Collected data
=====

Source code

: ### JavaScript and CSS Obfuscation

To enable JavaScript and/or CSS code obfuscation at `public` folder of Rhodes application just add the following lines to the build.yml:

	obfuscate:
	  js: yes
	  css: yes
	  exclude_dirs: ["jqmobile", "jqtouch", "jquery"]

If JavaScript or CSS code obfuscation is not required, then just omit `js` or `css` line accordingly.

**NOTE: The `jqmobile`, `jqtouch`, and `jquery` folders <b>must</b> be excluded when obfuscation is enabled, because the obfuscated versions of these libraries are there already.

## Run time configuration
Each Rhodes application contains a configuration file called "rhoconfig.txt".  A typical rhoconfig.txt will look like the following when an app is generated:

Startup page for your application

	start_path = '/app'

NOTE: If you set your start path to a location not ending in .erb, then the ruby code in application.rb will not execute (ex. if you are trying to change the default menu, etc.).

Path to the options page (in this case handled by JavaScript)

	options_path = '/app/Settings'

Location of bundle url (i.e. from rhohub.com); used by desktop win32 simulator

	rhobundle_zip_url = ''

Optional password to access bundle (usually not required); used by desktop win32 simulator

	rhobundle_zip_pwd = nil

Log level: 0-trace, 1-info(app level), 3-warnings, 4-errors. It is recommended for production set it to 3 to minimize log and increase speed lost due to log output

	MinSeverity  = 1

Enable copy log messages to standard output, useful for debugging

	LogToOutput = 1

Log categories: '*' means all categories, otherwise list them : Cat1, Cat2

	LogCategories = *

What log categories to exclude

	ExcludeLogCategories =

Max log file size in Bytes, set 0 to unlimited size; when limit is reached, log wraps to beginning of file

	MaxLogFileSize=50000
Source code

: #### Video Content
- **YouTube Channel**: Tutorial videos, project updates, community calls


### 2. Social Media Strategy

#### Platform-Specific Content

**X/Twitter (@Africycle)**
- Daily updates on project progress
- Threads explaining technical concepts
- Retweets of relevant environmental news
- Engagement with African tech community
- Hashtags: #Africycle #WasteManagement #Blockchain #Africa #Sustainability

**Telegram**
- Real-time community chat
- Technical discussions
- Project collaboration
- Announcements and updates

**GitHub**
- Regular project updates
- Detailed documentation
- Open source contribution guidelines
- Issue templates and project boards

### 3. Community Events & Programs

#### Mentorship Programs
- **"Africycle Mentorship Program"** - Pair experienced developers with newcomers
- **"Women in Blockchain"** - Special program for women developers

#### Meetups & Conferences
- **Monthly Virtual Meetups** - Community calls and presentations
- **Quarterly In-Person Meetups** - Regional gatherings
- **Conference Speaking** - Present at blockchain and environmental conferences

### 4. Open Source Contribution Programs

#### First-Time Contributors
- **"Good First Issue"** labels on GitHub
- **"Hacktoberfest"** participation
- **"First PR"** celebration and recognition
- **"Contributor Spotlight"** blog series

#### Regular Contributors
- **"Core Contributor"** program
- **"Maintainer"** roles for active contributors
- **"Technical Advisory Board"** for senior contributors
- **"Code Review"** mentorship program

=====

• Directions
Reproduce every line of the data above word for word, changing nothing.

• Output
Source code

: ### JavaScript and CSS Obfuscation

To enable JavaScript and/or CSS code obfuscation at `public` folder of Rhodes application just add the following lines to the build.yml:

	obfuscate:
	  js: yes
	  css: yes
	  exclude_dirs: ["jqmobile", "jqtouch", "jquery"]

If JavaScript or CSS code obfuscation is not required, then just omit `js` or `css` line accordingly.

**NOTE: The `jqmobile`, `jqtouch`, and `jquery` folders <b>must</b> be excluded when obfuscation is enabled, because the obfuscated versions of these libraries are there already.

## Run time configuration
Each Rhodes application contains a configuration file called "rhoconfig.txt".  A typical rhoconfig.txt will look like the following when an app is generated:

Startup page for your application

	start_path = '/app'

NOTE: If you set your start path to a location not ending in .erb, then the ruby code in application.rb will not execute (ex. if you are trying to change the default menu, etc.).

Path to the options page (in this case handled by JavaScript)

	options_path = '/app/Settings'

Location of bundle url (i.e. from rhohub.com); used by desktop win32 simulator

	rhobundle_zip_url = ''

Optional password to access bundle (usually not required); used by desktop win32 simulator

	rhobundle_zip_pwd = nil

Log level: 0-trace, 1-info(app level), 3-warnings, 4-errors. It is recommended for production set it to 3 to minimize log and increase speed lost due to log output

	MinSeverity  = 1

Enable copy log messages to standard output, useful for debugging

	LogToOutput = 1

Log categories: '*' means all categories, otherwise list them : Cat1, Cat2

	LogCategories = *

What log categories to exclude

	ExcludeLogCategories =

Max log file size in Bytes, set 0 to unlimited size; when limit is reached, log wraps to beginning of file

	MaxLogFileSize=50000
Source code

: #### Video Content
- **YouTube Channel**: Tutorial videos, project updates, community calls


### 2. Social Media Strategy

#### Platform-Specific Content

**X/Twitter (@Africycle)**
- Daily updates on project progress
- Threads explaining technical concepts
- Retweets of relevant environmental news
- Engagement with African tech community
- Hashtags: #Africycle #WasteManagement #Blockchain #Africa #Sustainability

**Telegram**
- Real-time community chat
- Technical discussions
- Project collaboration
- Announcements and updates

**GitHub**
- Regular project updates
- Detailed documentation
- Open source contribution guidelines
- Issue templates and project boards

### 3. Community Events & Programs

#### Mentorship Programs
- **"Africycle Mentorship Program"** - Pair experienced developers with newcomers
- **"Women in Blockchain"** - Special program for women developers

#### Meetups & Conferences
- **Monthly Virtual Meetups** - Community calls and presentations
- **Quarterly In-Person Meetups** - Regional gatherings
- **Conference Speaking** - Present at blockchain and environmental conferences

### 4. Open Source Contribution Programs

#### First-Time Contributors
- **"Good First Issue"** labels on GitHub
- **"Hacktoberfest"** participation
- **"First PR"** celebration and recognition
- **"Contributor Spotlight"** blog series

#### Regular Contributors
- **"Core Contributor"** program
- **"Maintainer"** roles for active contributors
- **"Technical Advisory Board"** for senior contributors
- **"Code Review"** mentorship program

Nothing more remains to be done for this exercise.